Теперь Софья стояла на первом плане. Несколько лет спустя, в 1697 году, полковник Цыклер рассказывал, как в 1682 году после побиения бояр и ближних людей стрельцами царевна призывала его и приказывала, чтобы он говорил стрельцам, чтобы они от смущения унялись, «и по тем словам он стрельцам говаривал». В продолжение всей смуты Софья отличалась хладнокровием и решимостью, не раз говорила со стрельцами и заставила их очистить улицы и площади столицы от трупов.
Держава же её, царевны Софии Алексеевны, внутренне у выборных и сильных стрелецких тех полков людей повсемерно и сильно прирастала и во всём укреплялася, и тайные выходы и сношения и советы с ними непрестанно умножалися.
Последняя попытка спасти русскую Атлантиду
Свобода оная после того от времени до времени тех бунтовщиков и стрельцов в большее ещё превозношение и чрезмерную так привела гордость, что горше прежнего стали в них глубокие вмещаться замыслы, и выборных людей их все бояре бояся почитали и при столах своих сажали.
Князь Хованский втайне держался раскола протопопа Аввакума, ересь которого не так давно вызвала народное волнение. Среди стрельцов многие принадлежали к расколу; заблуждения их поддерживал некий Никита Распоп, прозванный Пустосвятом.
Тогда ж объявилися в стрельцах многие раскольники. Получа своему зломыслию угодное время, начали советовать, «как бы им раскол свой паки вновь утвердить и православную Церковь, их еретичеству противную, разорить и правоверных побить?». Того ради изобрали они себе предводителем князя Хованского, и в ту же злополучную пору явившегося Никиту распопа, прозванием Пустосвята, и чернцов неучев, бродяг и пьяниц.
Этот Никита был единомышленник Аввакума, равно лукавый и дерзкий, и грамотей многоречивый, он много писал во времена Никона в защиту раскола, и такой произвёл соблазн, что, по воле царя, учёный богослов Симеон Полоцкий, в обличение его, составил целую книгу Жезл; а собор 1667 определил: за упорный мятеж и нераскаянное суеверие лишить его священническаго сана и сослать в заточение. Он притворился убеждённым в нелепости раскола, каялся в своём заблуждении и прислал к патриарху Иоасафу смиренную челобитную, моля о помиловании и о принятии в недра православной Церкви. Обманутый притворным раскаянием, патриатрх, с соглашения государя, освободил его из заточения, но сана иерейскаго не возвратил. С тех пор Никита проживал большею частию в Москве, и тайно разсеявал плевелы раскола, даже в домах знатных вельмож.

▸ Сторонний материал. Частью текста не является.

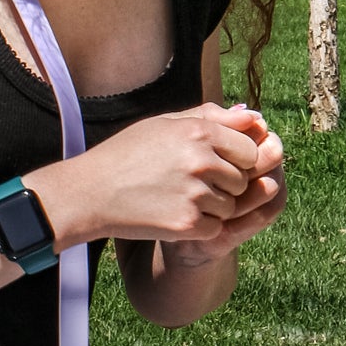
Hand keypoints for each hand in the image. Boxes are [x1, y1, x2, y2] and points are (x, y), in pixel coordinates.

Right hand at [33, 103, 283, 250]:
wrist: (89, 192)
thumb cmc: (127, 154)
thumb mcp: (165, 124)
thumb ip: (212, 117)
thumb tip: (255, 117)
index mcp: (199, 131)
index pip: (249, 149)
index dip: (234, 160)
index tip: (212, 164)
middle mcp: (202, 160)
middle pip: (242, 180)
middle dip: (224, 185)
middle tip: (188, 184)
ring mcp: (196, 194)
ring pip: (231, 206)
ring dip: (212, 207)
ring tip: (176, 198)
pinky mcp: (188, 224)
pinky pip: (215, 228)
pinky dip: (199, 227)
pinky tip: (172, 214)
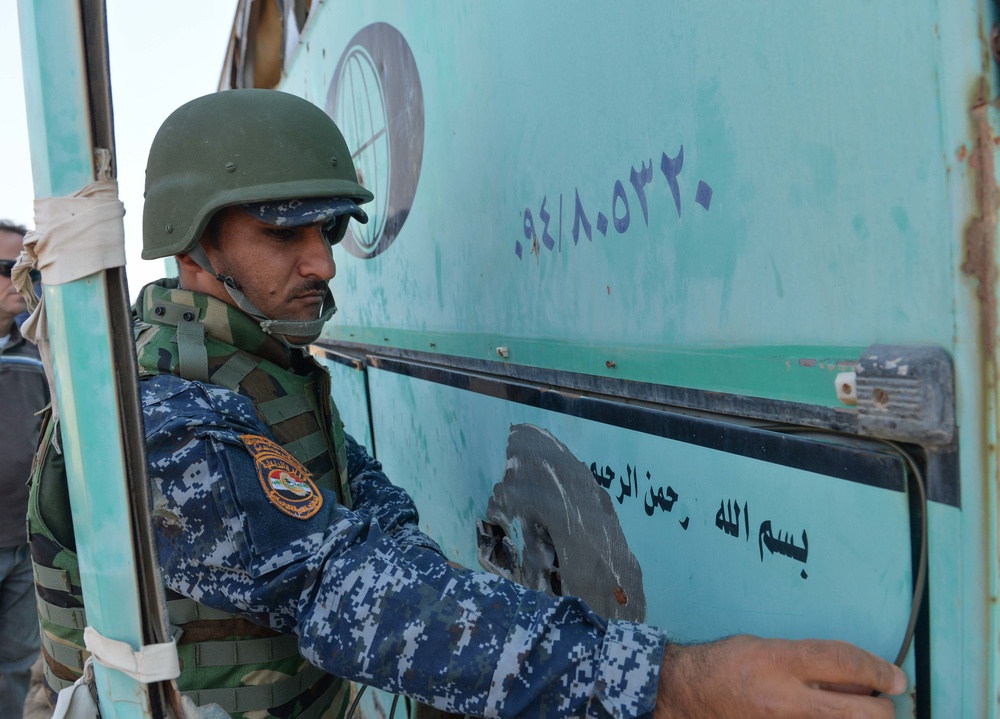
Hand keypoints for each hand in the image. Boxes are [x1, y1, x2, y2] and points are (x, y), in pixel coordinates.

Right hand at [654, 635, 906, 717]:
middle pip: (863, 711)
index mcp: (781, 662)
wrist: (689, 694)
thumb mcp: (768, 647)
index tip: (896, 677)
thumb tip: (856, 679)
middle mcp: (788, 698)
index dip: (879, 670)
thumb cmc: (728, 664)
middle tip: (884, 700)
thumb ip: (811, 661)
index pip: (845, 663)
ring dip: (861, 718)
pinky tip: (826, 715)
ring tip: (855, 709)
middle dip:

Стрелецкий бунт возбудил надежду, что теперь можно добиться и других перемен. Поднялись раскольники, поражённые проклятием собора и преследуемые мирской властью. До сих пор самые рьяные из них бегали в леса, пустыни; другие, которых было гораздо больше, в страхе притаились и с виду казались покорными. В стрелецком звании было таких на половину; Москва и подгородные слободы были наполнены раскольниками или склонными перейти в раскол. Как только почуяли они нетвёрдость тяжёлой руки, давившей их, тотчас подняли голову. Стали в Москве открыто расхаживать проповедники и поучали народ не ходить в осквернённую церковь, не креститься тремя перстами, не почитать четвероконечного креста. «Неучи-мужики и бабы, – говорит современник, – не знающие складов, толпами собирались тогда на Красной площади и совещались, как утвердить им старую веру, а чуть только кто противник скажет слово, на того сейчас нападут и всенародно прибьют, воображая, что этим они правую веру обороняют». Сам Хованский, и прежде втайне державшийся старообрядства, теперь заявил себя явно сторонником старой веры.